Instruction Scope: noteThe SKILL.md runtime instructions are limited to CLI usage examples (/openclaw skill use ...) and provide output/templates. They do not direct the agent to read arbitrary system files or exfiltrate data. However many agent persona docs describe integrations (CRM, cloud providers, email/Slack/WeChat, app stores) that would realistically require runtime credentials or access to external systems — the skill does not declare or require these, so those integrations would be performed only if the user supplies credentials or the agent requests them at runtime.
Install Mechanism: okNo install spec and no code files that are executable are present; the skill is instruction-only. That keeps disk/network install risk low. package.json and markdown files exist but there is no install hook that would download or execute remote code.

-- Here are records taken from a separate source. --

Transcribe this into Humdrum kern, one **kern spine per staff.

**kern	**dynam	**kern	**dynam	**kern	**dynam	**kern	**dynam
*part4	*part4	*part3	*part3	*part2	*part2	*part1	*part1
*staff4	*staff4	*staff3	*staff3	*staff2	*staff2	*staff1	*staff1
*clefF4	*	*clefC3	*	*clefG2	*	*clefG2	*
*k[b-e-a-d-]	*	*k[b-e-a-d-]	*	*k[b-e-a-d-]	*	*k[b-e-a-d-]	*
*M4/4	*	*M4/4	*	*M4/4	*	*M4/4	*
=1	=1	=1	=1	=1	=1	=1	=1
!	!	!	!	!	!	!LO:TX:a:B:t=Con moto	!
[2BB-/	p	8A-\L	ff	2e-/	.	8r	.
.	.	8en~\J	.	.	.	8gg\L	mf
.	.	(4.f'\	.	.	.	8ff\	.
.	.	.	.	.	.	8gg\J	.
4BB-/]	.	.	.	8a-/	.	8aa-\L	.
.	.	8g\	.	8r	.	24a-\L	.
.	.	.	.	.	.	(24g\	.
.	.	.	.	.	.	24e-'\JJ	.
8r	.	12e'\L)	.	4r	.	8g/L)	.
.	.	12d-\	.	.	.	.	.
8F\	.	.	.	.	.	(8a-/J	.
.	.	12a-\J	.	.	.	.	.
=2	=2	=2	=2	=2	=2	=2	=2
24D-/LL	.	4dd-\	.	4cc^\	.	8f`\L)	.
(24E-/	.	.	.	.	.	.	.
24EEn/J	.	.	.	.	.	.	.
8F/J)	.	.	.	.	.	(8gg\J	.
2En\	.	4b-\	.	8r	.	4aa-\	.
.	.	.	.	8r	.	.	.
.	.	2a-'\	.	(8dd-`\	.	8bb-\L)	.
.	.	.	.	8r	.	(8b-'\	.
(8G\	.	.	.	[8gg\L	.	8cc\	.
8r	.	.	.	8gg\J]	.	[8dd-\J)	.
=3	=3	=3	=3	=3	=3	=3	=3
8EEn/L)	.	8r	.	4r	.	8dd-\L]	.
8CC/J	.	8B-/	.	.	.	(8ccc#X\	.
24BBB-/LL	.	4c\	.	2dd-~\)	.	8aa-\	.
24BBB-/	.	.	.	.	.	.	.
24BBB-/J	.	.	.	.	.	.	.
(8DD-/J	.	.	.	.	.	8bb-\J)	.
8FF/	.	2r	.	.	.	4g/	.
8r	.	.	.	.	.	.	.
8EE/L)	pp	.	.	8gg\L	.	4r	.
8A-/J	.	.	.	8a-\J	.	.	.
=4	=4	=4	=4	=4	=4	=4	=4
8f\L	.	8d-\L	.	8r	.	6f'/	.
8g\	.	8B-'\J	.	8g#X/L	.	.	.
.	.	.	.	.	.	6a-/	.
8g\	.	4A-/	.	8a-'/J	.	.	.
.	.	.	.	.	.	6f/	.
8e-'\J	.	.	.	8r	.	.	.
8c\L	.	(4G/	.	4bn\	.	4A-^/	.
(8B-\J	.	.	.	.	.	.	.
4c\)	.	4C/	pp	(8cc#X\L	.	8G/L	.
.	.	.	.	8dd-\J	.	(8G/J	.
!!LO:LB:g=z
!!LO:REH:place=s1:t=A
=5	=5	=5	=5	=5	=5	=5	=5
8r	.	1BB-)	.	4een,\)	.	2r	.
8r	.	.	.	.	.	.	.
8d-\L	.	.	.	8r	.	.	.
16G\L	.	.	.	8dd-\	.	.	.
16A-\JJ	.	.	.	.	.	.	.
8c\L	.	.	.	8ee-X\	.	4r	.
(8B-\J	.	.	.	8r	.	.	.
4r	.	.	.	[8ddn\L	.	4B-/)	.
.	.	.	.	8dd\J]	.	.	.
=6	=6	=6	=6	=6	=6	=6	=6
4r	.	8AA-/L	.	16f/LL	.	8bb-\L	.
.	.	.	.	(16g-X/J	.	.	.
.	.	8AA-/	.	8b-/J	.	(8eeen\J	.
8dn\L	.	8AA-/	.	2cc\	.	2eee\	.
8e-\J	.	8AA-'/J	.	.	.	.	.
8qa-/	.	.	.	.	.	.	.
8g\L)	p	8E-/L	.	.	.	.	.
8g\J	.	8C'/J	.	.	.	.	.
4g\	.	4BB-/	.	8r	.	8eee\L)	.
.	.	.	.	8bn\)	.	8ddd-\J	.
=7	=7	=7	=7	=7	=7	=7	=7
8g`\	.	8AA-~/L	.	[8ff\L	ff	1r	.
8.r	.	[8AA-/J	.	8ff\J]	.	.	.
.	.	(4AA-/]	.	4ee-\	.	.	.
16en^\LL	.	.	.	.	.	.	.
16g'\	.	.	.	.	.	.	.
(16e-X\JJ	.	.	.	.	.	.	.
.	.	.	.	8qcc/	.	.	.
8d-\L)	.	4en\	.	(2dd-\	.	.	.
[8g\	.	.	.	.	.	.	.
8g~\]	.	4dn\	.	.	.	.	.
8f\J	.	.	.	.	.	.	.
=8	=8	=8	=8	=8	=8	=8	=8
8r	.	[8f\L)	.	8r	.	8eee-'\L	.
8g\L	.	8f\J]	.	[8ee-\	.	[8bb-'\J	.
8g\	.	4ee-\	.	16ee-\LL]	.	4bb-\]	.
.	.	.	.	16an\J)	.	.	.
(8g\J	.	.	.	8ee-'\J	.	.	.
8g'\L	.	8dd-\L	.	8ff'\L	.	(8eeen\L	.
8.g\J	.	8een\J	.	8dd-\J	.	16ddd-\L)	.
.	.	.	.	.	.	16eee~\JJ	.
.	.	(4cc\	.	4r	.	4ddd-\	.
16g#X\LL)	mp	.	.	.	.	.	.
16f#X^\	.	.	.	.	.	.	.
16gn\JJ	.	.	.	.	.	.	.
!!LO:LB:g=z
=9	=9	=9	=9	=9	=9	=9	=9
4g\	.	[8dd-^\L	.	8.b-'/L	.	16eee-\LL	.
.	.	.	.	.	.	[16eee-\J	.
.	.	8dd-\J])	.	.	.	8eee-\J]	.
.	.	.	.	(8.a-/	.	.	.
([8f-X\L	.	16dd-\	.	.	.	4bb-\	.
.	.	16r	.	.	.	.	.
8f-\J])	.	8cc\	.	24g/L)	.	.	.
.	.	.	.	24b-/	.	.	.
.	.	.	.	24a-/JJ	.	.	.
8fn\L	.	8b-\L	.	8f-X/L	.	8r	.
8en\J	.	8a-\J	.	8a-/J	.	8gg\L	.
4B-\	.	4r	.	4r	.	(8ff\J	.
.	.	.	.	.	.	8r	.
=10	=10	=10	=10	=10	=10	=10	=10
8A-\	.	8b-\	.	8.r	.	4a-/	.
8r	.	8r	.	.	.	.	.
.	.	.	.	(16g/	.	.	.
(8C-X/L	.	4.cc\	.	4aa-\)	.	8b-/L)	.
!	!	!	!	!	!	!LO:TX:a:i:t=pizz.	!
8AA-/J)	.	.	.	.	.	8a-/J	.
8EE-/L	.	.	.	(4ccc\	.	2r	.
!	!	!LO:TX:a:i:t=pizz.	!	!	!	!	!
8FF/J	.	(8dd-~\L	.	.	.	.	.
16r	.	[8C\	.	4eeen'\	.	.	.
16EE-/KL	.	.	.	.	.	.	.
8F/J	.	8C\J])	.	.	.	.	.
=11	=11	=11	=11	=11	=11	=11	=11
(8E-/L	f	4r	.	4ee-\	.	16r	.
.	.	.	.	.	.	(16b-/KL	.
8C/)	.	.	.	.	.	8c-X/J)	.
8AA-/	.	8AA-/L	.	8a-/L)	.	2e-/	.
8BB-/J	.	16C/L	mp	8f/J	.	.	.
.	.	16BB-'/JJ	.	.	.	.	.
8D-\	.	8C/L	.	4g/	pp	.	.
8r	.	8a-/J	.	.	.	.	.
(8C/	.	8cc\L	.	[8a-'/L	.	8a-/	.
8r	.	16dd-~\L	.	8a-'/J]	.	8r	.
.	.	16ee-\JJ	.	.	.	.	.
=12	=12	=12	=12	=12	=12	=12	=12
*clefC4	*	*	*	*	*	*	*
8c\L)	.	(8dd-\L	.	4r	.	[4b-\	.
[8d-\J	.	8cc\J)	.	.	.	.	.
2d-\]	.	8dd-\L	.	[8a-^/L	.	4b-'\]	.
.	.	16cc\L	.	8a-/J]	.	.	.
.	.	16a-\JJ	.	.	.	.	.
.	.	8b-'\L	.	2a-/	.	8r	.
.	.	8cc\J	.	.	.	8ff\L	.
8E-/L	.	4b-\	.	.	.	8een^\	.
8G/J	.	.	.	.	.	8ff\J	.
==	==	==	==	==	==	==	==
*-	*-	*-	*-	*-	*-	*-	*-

Credentials: noteThe skill declares no required environment variables or primary credential. SKILL.md shows optional configuration examples (AGENCY_AGENTS_DEFAULT_DEPARTMENT, AGENCY_AGENTS_QA_LEVEL, etc.). Several agents describe workflows that in practice need third‑party credentials (cloud, CRM, messaging, app stores). This is not an immediate red flag, but users should expect that using certain agents or orchestration flows may prompt them to provide secrets; those will not be auto-collected by the skill as packaged.
Persistence & Privilege: okalways is false and there is no install-time persistence. disable-model-invocation is false (normal), meaning the agent could invoke the skill autonomously if permitted by the platform. That autonomy is the platform default and not by itself suspicious, but combined with user-supplied credentials (for integrations) it increases potential blast radius — consider limiting access scopes when you provide secrets.